The risk of re-identification grows with the volume of data stored on the blockchain. As points of data are progressively added through additional transactions, and as DeFi payments transition to paying for real-world goods and services, an increasingly detailed view of the wallet holder can be constructed, e.g. of their personal preferences, behaviours and attitudes. The very trust mechanism for decentralised systems that requires transaction information to be permanent and public also creates significant implications for any failure of anonymity. This is a risk that operators and policymakers need to be mindful of, particularly as associative analytical tools that could establish these links grow in sophistication.

Exercising information rights

The permanent, immutable nature of storage on blockchains means that any data is retained indefinitely. In cases where personal data is on the chain (i.e. where it is reasonably likely for individuals to be identified or identifiable), the permanency of data on the ledger raises potential concerns for compliance with data protection law and the exercise of individual rights such as rectification and erasure.

The UK GDPR’s principle of storage limitation stipulates that personal data be retained for no longer than necessary to achieve the purposes of processing, a requirement that might be difficult to reconcile with indefinite retention on the blockchain. This same feature of blockchains may make it be difficult for an individual to exercise their right to erasure or rectification, for example in cases where inaccurate information has made it into the ledger or they want to remove their personal information from the chain. As each block in a chain contains a cryptographic hash of the previous block, any intervention to change or remove the content of a given block would disrupt the chain and undermine the trust mechanism. Storage limitation, rectification or erasure may therefore not be possible in current popular applications of the technology.[6]

Conclusion

The governance structure, transparency, permanency and immutability of DLT can present challenges to data protection. Encouragingly, industry is confronting some of these issues; firms are examining how to edit the chain or how privacy-enhancing technologies might protect against re-identification in decentralised environments, including how personal data may be processed off-chain and therefore not recorded on the ledger.[7] We encourage further exploration of these solutions as part of a data protection by design approach to the development of DLT.

The ICO is committed to helping industry, consumers and government unlock the benefits of DLT-based technology whilst ensuring the UK continues to enjoy high standards of privacy and security. Further ICO analysis on DLTs and related technologies will be forthcoming as we continue to consider the data protection implications of decentralised ecosystems.

 

September 2022


[1] In August 2019 we issued a joint statement with other data protection authorities in Australia, the EU and the USA, amongst others, in response to the proposals at that time from Facebook around their proposals to implement the Libra blockchain

[2] ICO analysis on other relevant technology, particularly Central Bank Digital Currencies, can be read in Deputy Commissioner Stephen Bonner’s evidence to the Lord Economic Affairs Committee.

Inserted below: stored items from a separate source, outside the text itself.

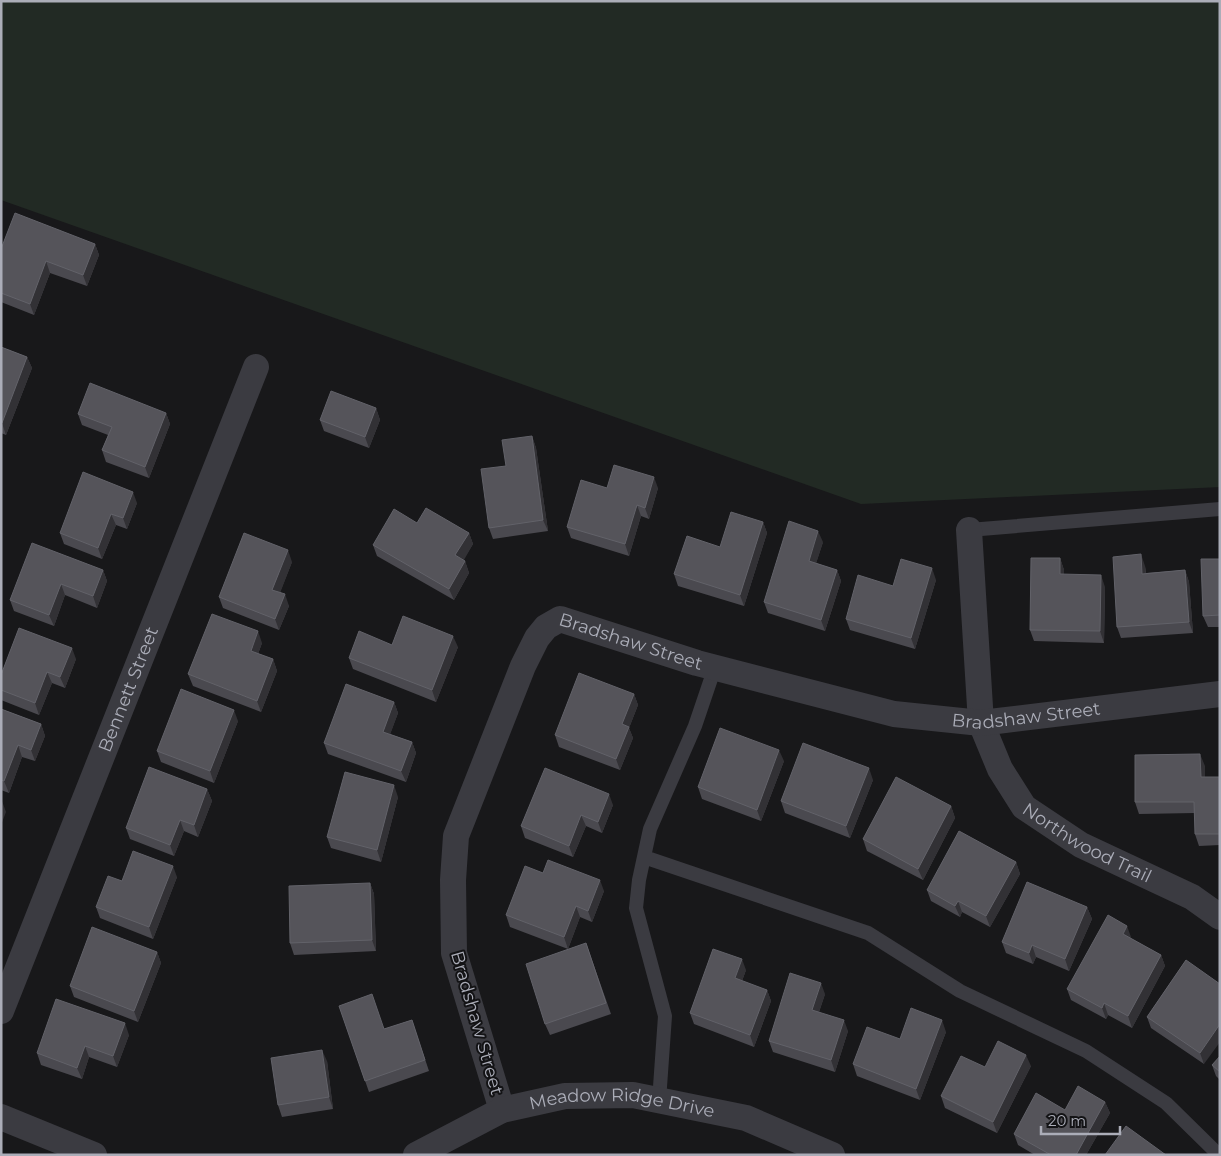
<svg xmlns="http://www.w3.org/2000/svg" width="1221" height="1156" font-family="Montserrat,sans-serif">
<rect width="100%" height="100%" fill="#18181a"/>
<path fill="#222a24" d="M1,1h1219v486l-359,17 -860,-304z"/>
<g fill="none" stroke-linecap="round" stroke-linejoin="round">
<path stroke="#3b3b41" stroke-width="14" d="M969,530l251,-21
M644,857l224,76 92,58 126,60 80,52 53,52
M659,1101l6,-85 -29,-108 3,-28 11,-51 45,-103 20,-59"/>
<g stroke="#3b3b41" stroke-width="26">
<path id="s1" d="M969,530l12,193 19,46 24,38 57,38 111,52 28,20"/>
<path id="s2" d="M1,1011l255,-644"/>
<path id="s3" d="M502,1110l-48,-157 -1,-73 3,-44 67,-170 14,-28 9,-11 14,-8 137,44 197,51 87,9 239,-29"/>
<path d="M1,1117l93,38"/>
<path id="s4" d="M416,1155l86,-45 63,-14 68,-1 113,23 86,37"/>
</g>
</g>
<path fill="#4a494f" d="M95,244l4,11 -12,31 -37,-13 -16,42 -33,-13v-53z
M1,347l26,10 5,11 -26,67 -5,-2z
M376,408l4,12 -11,28 -45,-17 -4,-11z
M166,413l4,11 -21,54 -43,-16 -4,-12 6,-15 -26,-10 -4,-11z
M532,436l4,12 12,83 -55,8 -4,-11 17,-62z
M607,488h51l-9,31 -8,-3 -12,40 -58,-18 -4,-11z
M137,503l-10,26 -11,-4 -14,34 -38,-15 -4,-11z
M763,522l4,11 -23,73 -66,-20 -4,-12 46,-27z
M417,523l52,10 4,11 -10,16 2,1 4,12 -15,27 -77,-44 -4,-11z
M823,542l-7,21 21,7 4,11 -16,50 -57,-18 -4,-11z
M1060,558l4,12v5l41,12 -1,56 -70,-2 -4,-11z
M1220,559v68h-12l-5,-11z
M292,562l-12,30 9,14 -10,24 -56,-22 -4,-11z
M1145,566l1,7 39,-3 4,12 4,51 -72,5 -4,-11z
M103,570l4,11 -10,27 -32,-13 -11,31 -40,-15 -4,-11z
M936,580l-21,69 -65,-19 -4,-11 47,-33z
M262,643l-4,11 15,5 4,12 -16,41 -68,-26 -5,-12z
M392,645l66,2 -22,55 -83,-33 -4,-11z
M76,659l-11,29 -13,-5 -13,32 -38,-15v-25z
M634,694l4,11 -9,23 4,10 -13,32 -61,-23 -4,-12z
M394,702l4,11 -8,21 22,8 4,11 -10,29 -78,-28 -4,-11z
M1,709l40,15 4,12 -10,25 -13,-4 -13,36 -8,-3z
M238,721l-24,62 -53,-21 -4,-11z
M784,761l-23,60 -59,-22 -4,-12z
M1205,766v11h15v68l-21,1 -4,-12v-21l-56,1 -4,-12z
M873,780l-23,58 -65,-25 -4,-12z
M207,789l5,12 -14,36 -14,-6 -10,25 -44,-17 -4,-11z
M398,797l-17,65 -50,-14 -4,-11z
M613,805l-11,28 -16,-7 -13,31 -48,-19 -4,-12z
M951,806l4,12 -32,62 -56,-29 -4,-12z
M1016,862l4,12 -30,53 -28,-15 -2,5 -29,-16 -4,-11z
M543,873l61,18 -12,31 -12,-5 -12,32 -58,-22 -4,-12z
M177,877l-24,62 -53,-21 -4,-11 26,-26z
M370,883l4,11 2,57 -82,4 -4,-12z
M1087,907l5,12 -23,52 -33,-14 -3,7 -27,-11 -4,-11z
M1131,937l-1,1 31,17 4,11 -33,62 -24,-13 -2,4 -35,-19 -4,-11z
M586,943l25,71 -61,21 -5,-11z
M157,952l4,11 -23,59 -64,-25 -4,-11z
M1186,960l18,104 -53,-36 -4,-11z
M746,970l-4,11 25,9 4,11 -17,46 -60,-23 -4,-11z
M825,994l-6,18 29,19 -13,41 -62,-20 -4,-11z
M339,1006l45,23 28,-9 17,51 -60,21z
M946,1032l-26,68 -63,-24 -4,-12 47,-25z
M129,1035l-12,32 -28,-10 -7,22 -41,-14 -4,-12z
M1220,1056v24l-4,-4 -4,-11z
M327,1061l6,48 -51,8 -4,-12z
M1031,1066l-34,67 -52,-25 -4,-12 44,-29z
M1105,1102l5,11 -24,42h-51l-17,-10 -4,-11 51,-24z"/>
<path fill="#323135" d="M95,244l4,11 -12,31 -4,-11z
M46,261l4,12 -16,42 -4,-11z
M27,357l5,11 -26,67 -4,-12z
M376,408l4,12 -11,28 -4,-11z
M166,413l4,11 -21,54 -4,-11z
M532,436l4,12 12,83 -5,-11z
M654,477l4,11 -9,31 -4,-11z
M133,492l4,11 -10,26 -4,-11z
M637,505l4,11 -12,40 -4,-12z
M111,514l5,11 -14,34 -4,-11z
M763,522l4,11 -23,73 -4,-11z
M818,531l5,11 -10,31 -4,-12z
M469,533l4,11 -13,23 -5,-12z
M288,550l4,12 -15,39 -5,-11z
M1141,554l4,12 2,19 -5,-11z
M1060,558l4,12v16l-4,-12z
M465,561l4,12 -15,27 -5,-11z
M932,568l4,12 -21,69 -4,-11z
M103,570l4,11 -10,27 -4,-12z
M837,570l4,11 -16,50 -4,-11z
M1185,570l4,12 4,51 -4,-11z
M1101,575l4,12 -1,56 -4,-12z
M61,584l4,11 -11,31 -5,-11z
M285,594l4,12 -10,24 -4,-11z
M258,631l4,12 -7,19 -4,-11z
M453,636l5,11 -22,55 -4,-12z
M72,648l4,11 -11,29 -5,-11z
M273,659l4,12 -16,41 -4,-11z
M47,672l5,11 -13,32 -4,-12z
M634,694l4,11 -9,23 4,10 -13,32 -4,-11 6,-35z
M394,702l4,11 -11,30 -4,-11z
M234,710l4,11 -24,62 -4,-12z
M41,724l4,12 -10,25 -4,-11z
M412,742l4,11 -10,29 -5,-11z
M18,745l4,12 -13,36 -5,-12z
M779,750l5,11 -23,60 -4,-11z
M1200,754l5,12v23l-4,-12z
M869,768l4,12 -23,58 -4,-12z
M394,785l4,12 -17,65 -4,-12z
M207,789l5,12 -14,36 -4,-12z
M609,794l4,11 -11,28 -4,-11z
M2,801l4,11 -5,13v-22z
M951,806l4,12 -32,62 -5,-11z
M581,815l5,11 -13,31 -4,-11z
M180,820l4,11 -10,25 -4,-11z
M1016,862l4,12 -30,53 -4,-11z
M173,866l4,11 -24,62 -4,-12z
M600,880l4,11 -12,31 -4,-11z
M370,883l4,11 2,57 -4,-11z
M958,901l4,11 -2,5 -5,-11z
M576,906l4,11 -12,32 -4,-12z
M1087,907l5,12 -23,52 -4,-12z
M1127,926l4,11 -4,8 -4,-11z
M1032,945l4,12 -3,7 -4,-11z
M157,952l4,11 -23,59 -4,-11z
M1161,955l4,11 -33,62 -4,-12z
M742,959l4,11 -7,19 -4,-11z
M821,983l4,11 -9,27 -4,-11z
M767,990l4,11 -17,46 -4,-12z
M1104,1003l4,12 -2,4 -4,-11z
M844,1020l4,11 -13,41 -4,-12z
M942,1020l4,12 -26,68 -4,-11z
M125,1023l4,12 -12,32 -4,-11z
M1220,1024v18l-16,22 -4,-11z
M85,1046l4,11 -7,22 -5,-11z
M322,1050l5,11 6,48 -4,-12z
M1026,1055l5,11 -34,67 -4,-11z
M1105,1102l5,11 -24,42h-10z"/>
<path fill="#55545a" stroke="#626269" d="M15,213l80,31 -12,31 -37,-14 -16,43 -29,-11v-44z
M1,347l26,10 -25,66h-1z
M90,383l76,30 -21,54 -43,-17 10,-23 -34,-13z
M331,391l45,17 -11,29 -45,-17z
M532,436l11,84 -54,8 -8,-59 25,-3 -4,-26z
M614,465l40,12 -9,31 -8,-3 -12,39 -58,-17 14,-47 26,8z
M83,472l50,20 -10,26 -12,-4 -13,34 -38,-15z
M426,508l43,25 -14,22 10,6 -16,28 -76,-44 21,-36 23,14z
M731,512l32,10 -23,73 -66,-21 13,-38 33,11z
M789,521l29,10 -9,30 28,9 -16,50 -57,-18z
M244,533l44,17 -16,40 13,4 -10,25 -56,-22z
M32,543l71,27 -10,26 -32,-12 -12,31 -39,-15z
M1141,554l1,20 43,-4 4,52 -72,5 -4,-70z
M1031,558h29v16l41,1 -1,56 -70,-1z
M901,559l31,9 -21,70 -65,-19 12,-44 35,11z
M1201,559h19v56l-17,1z
M212,614l46,17 -7,20 22,8 -16,42 -69,-27z
M403,616l50,20 -21,54 -83,-32 10,-27 33,14z
M19,628l53,20 -12,29 -13,-5 -12,31 -34,-13v-15z
M579,673l55,21 -12,30 7,3 -13,32 -61,-24z
M346,684l48,18 -11,30 29,10 -11,29 -77,-28z
M181,689l53,21 -24,61 -53,-20z
M1,709l40,15 -10,26 -13,-5 -14,36 -3,-1z
M720,728l59,22 -22,60 -59,-23z
M803,743l66,25 -23,58 -65,-25z
M1200,754l1,23h19v57h-25l-1,-32h-59v-47z
M149,767l58,22 -13,36 -14,-5 -10,25 -44,-17z
M545,768l64,26 -11,28 -17,-7 -12,31 -48,-20z
M345,772l49,13 -17,65 -50,-13z
M896,777l55,29 -33,63 -55,-30z
M959,831l57,31 -30,54 -28,-15 -3,5 -28,-16z
M133,851l40,15 -24,61 -53,-20 12,-31 14,5z
M548,860l52,20 -12,31 -12,-5 -12,31 -58,-22 19,-49 18,7z
M1027,882l60,25 -22,52 -33,-14 -3,8 -27,-11z
M370,883l2,57 -82,3 -1,-57z
M1108,915l19,11 -4,8 38,21 -33,61 -24,-13 -2,5 -35,-19z
M92,927l65,25 -23,59 -64,-25z
M586,943l20,60 -61,21 -19,-60z
M713,949l29,10 -7,19 32,12 -17,45 -60,-22z
M1186,960l34,24v40l-20,29 -53,-36z
M790,973l31,10 -9,27 32,10 -13,40 -62,-19z
M372,994l12,35 28,-9 13,40 -60,21 -26,-75z
M56,999l69,24 -12,33 -28,-10 -8,22 -40,-15z
M911,1008l31,12 -26,69 -63,-25 14,-37 33,12z
M998,1041l28,14 -33,67 -52,-26 20,-40 24,11z
M322,1050l7,47 -51,8 -7,-47z
M1220,1056v16l-8,-7z
M1078,1086l27,16 -29,53h-25l-37,-21 22,-41 29,17z
M1126,1126l40,29h-61z"/>
<g text-anchor="middle" dominant-baseline="central" stroke-width="4" stroke-linejoin="round" paint-order="stroke">
<g font-size="18" fill="#abadb8" stroke="#131315">
<text stroke="none"><textPath href="#s3" startOffset="600">Bradshaw Street</textPath></text>
<text stroke="none"><textPath href="#s2" startOffset="346">Bennett Street</textPath></text>
<text stroke="none"><textPath href="#s3" startOffset="1006">Bradshaw Street</textPath></text>
<text stroke="none"><textPath href="#s1" startOffset="361">Northwood Trail</textPath></text>
<text transform="translate(477 1023) rotate(74)">Bradshaw Street</text>
<text stroke="none"><textPath href="#s4" startOffset="219">Meadow Ridge Drive</textPath></text>
</g>
</g>
<rect width="1221" height="1156" fill="none" stroke="#abadb8" stroke-width="5"/>
<path d="M1041 1126v8h79v-8" fill="none" stroke="#abadb8" stroke-width="2.5"/>
<text x="1048" y="1126" font-size="15" fill="#abadb8" stroke="#131315" stroke-width="4" paint-order="stroke">20 m</text>
</svg>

[3] Calculations on identifying controllership may change when considering private, permissioned DLTs.

[4] See ICO Draft Guidance on Anonymisation, Pseudonymisation and Privacy Enhancing Technologies, Chapter 1: Anonymisation.

[5] See ICO Draft Guidance on Anonymisation, Pseudonymisation and Privacy Enhancing Technologies, Chapter 3: Pseudonymisation.

[6] The ICO is aware that some technical approaches are being explored that may facilitate change or erasure without corrupting the chain.

[7] See ICO Draft Guidance on Anonymisation, Pseudonymisation and Privacy Enhancing Technologies, Chapter 5: Privacy-enhancing technologies.